---------- Bereitgestellte Daten ----------

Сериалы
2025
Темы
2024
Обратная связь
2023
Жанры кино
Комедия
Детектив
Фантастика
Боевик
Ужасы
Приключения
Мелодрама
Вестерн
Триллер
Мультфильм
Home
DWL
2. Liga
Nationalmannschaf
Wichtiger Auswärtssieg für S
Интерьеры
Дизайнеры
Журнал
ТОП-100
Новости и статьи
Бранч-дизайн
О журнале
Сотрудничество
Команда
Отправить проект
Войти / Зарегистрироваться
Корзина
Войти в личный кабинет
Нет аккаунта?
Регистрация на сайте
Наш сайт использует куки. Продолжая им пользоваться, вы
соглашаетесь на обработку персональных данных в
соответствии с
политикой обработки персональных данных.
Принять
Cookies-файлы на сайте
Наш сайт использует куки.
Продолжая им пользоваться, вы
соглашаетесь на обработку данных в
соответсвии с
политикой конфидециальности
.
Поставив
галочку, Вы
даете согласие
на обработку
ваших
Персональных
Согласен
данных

----------
---------- Bereitgestellte Daten ----------

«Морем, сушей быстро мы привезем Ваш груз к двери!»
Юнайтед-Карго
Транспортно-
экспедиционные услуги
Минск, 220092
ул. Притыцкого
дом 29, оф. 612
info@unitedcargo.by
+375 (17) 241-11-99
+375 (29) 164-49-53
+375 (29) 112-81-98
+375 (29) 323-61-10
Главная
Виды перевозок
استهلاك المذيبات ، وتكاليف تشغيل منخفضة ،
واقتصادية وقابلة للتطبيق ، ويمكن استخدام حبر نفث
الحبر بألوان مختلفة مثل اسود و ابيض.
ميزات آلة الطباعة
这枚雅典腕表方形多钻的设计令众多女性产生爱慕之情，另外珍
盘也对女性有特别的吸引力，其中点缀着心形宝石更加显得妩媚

----------

# [Arbeitsauftrag]
Ersetze in den Daten von der Zeile mit „сушей быстро мы“ bis einschließlich der Zeile mit „盘也对女性有特别的吸引力，其中点缀着心形宝石更加显得妩媚“ das Wort „груз“ durch „заказ“. Gib nur diese Zeilen wieder und lass alles andere unverändert.

# [Lösung]
«Морем, сушей быстро мы привезем Ваш заказ к двери!»
Юнайтед-Карго
Транспортно-
экспедиционные услуги
Минск, 220092
ул. Притыцкого
дом 29, оф. 612
info@unitedcargo.by
+375 (17) 241-11-99
+375 (29) 164-49-53
+375 (29) 112-81-98
+375 (29) 323-61-10
Главная
Виды перевозок
استهلاك المذيبات ، وتكاليف تشغيل منخفضة ،
واقتصادية وقابلة للتطبيق ، ويمكن استخدام حبر نفث
الحبر بألوان مختلفة مثل اسود و ابيض.
ميزات آلة الطباعة
这枚雅典腕表方形多钻的设计令众多女性产生爱慕之情，另外珍
盘也对女性有特别的吸引力，其中点缀着心形宝石更加显得妩媚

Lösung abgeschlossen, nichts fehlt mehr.